The increasing use of scientific methods in prehistoric archaeology lead to a significant extension of the data base as well as to a considerable expansion of the research perspectives on the basis of which problems can be addressed through new approaches. (A synthesis of the various disciplines thus provides a new quality of statements on prehistory.) New discoveries (and a conflation of international research results gained from numerous conferences) present an increasingly clear image of early Bronze Age central Germany. By now, genetics underpin the theory of a development based on late Neolithic cultures.

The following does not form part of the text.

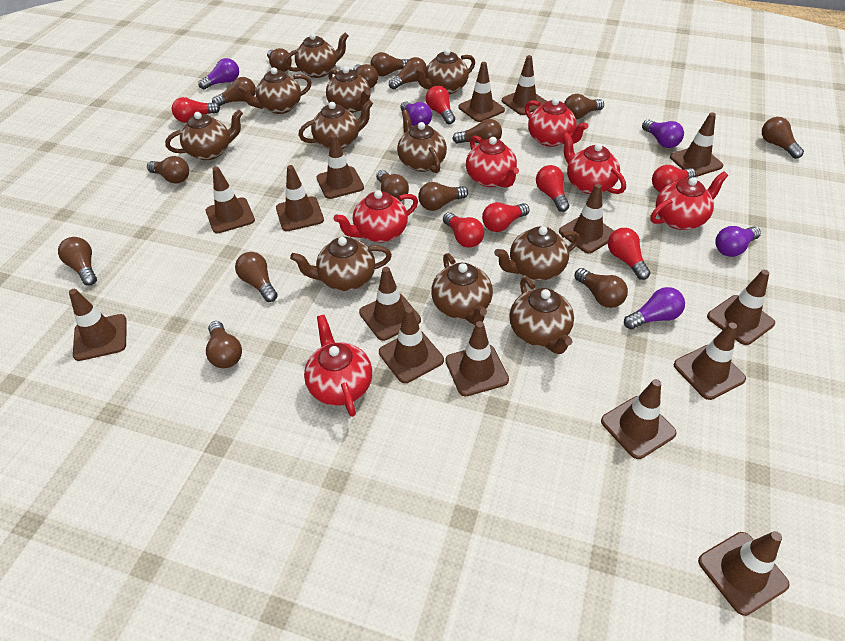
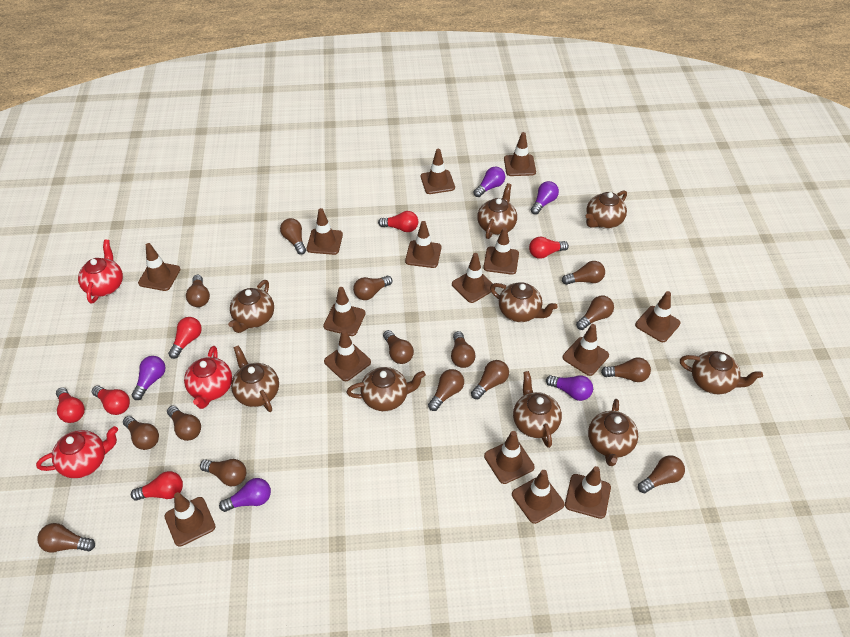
brown teapot: 11 -> 9
red light bulb: 7 -> 6
red teapot: 6 -> 3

Having already been developed in the 3rd millennium, a hierarchization of society through the establishment of a central ruling elite with claims to absolute power culminates at the transition to the 2nd millennium. The funeral rites express this claim in form of representative burial mounds with elaborate design, These “princely graves” contain outstanding grave goods that show a specific pattern like precious artifacts made of gold and multiple weapons that work as ruling insignia and refer to late Neolithic traditions. Numerous import finds and the processing of foreign ideas demonstrate the integration of this elite into far-reaching trade and communication networks. (Yet) the apparent control over the flow of goods between north and south also does not raise the question of mechanisms to maintain power over several centuries, since there is an archaeological evidence for hilltop settlements or fortifications nor are there any signs of warlike conflicts. The discovery of the monumental Bornhöck burial mound once again directs the view on early Bronze Age Dieskau as region of wealth, which is emphasised by central Germany’s largest early Bronze Age gold find as well as the presence of a multitude of early Bronze Age hoards. Looking at the distribution of weapons in early Bronze Age hoards and burials withal reveals striking numerical proportions that resemble traditional and modern military organisational structures.